Di masyarakat Tionghoa, kata Awang, Cap Go Meh juga dikaitkan dengan religius. Begitu juga dengan masyarakat Dayak, Naek Dango dihubungkan dengan ungkapan terima kasih atas rezeki yang diberikan oleh Tuhan. Ke depan, kata dia, Komasi lewat MABM Singkawang bisa mengajukan proposal lalu ditujukan ke Pemkot Singkawang dan DPRD Singkawang, untuk menggelar kegiatan ini menjadi lebih besar lagi.
“Kita harapkan ada sumbangan juga, baik dari masyarakat maupun Pemkot. Harapannya, dari masyarakat yang lebih besar,” ujar anggota DPRD Singkawang ini. Ia mengatakan, bisa saja ini masuk dalam kalender wisata. Kendati demikian, menurut Awang, pada dasarnya Tumpahan Sallok ini bukanlah semata-mata untuk wisata, tetapi untuk kebersamaan.
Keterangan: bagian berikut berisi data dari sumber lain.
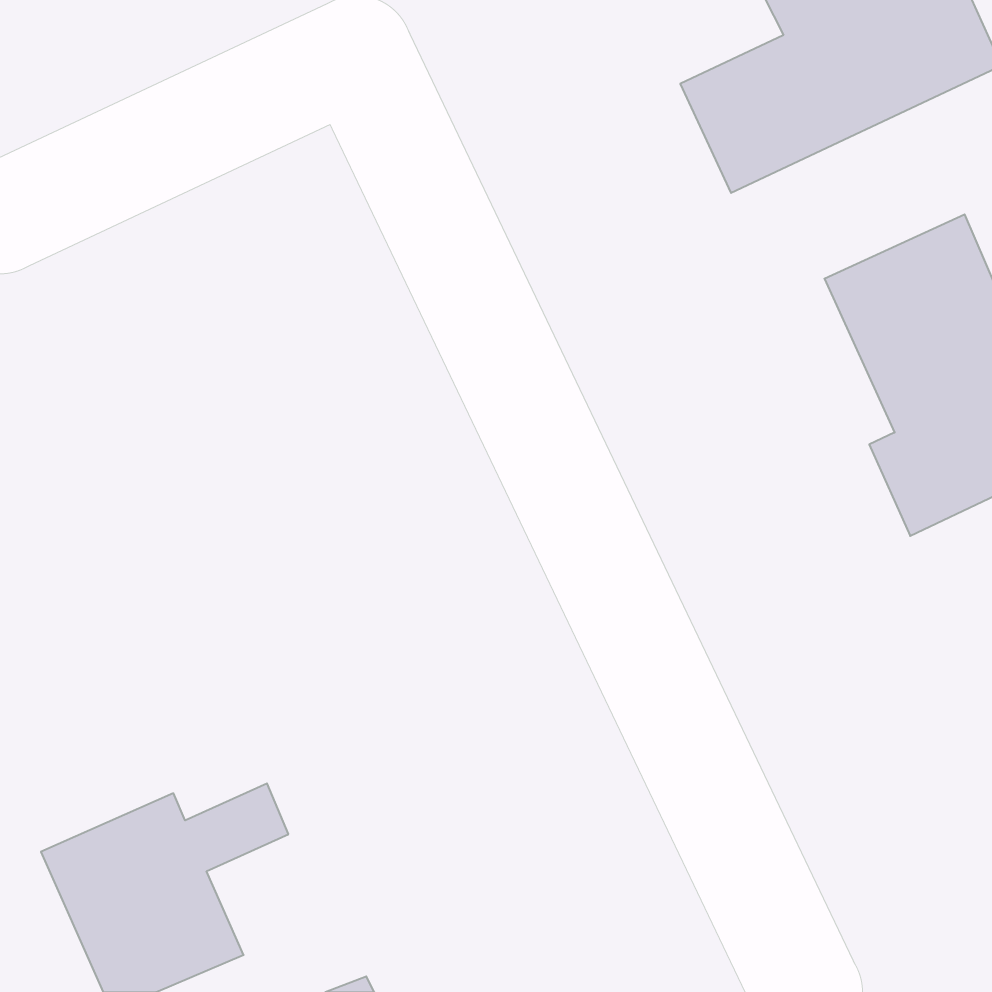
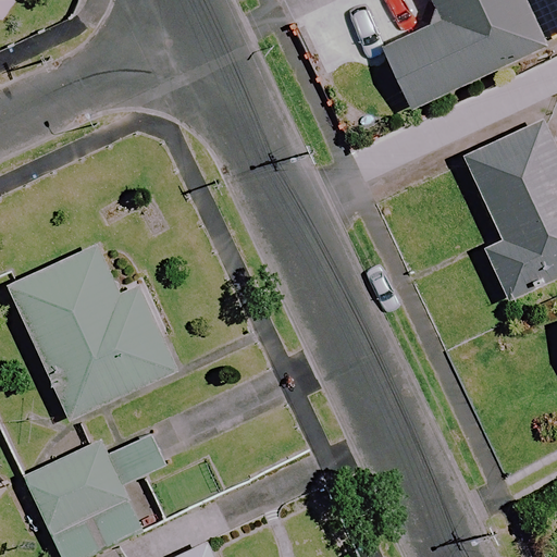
building: none -> [8,246,183,419]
Kita menginginkan Singkawang tidak hanya menjadi Kota Wisata, tapi Kota Kuliner dan Kota Pelajar,” kata Awang. Mulyadi Qamal juga berpesan, agar ke depan dapat diselenggarakan acara yang lebih besar lagi daripada yang ada sekarang ini. Ia sangat mendukung digelarnya even-even seperti ini. (ody/zrf)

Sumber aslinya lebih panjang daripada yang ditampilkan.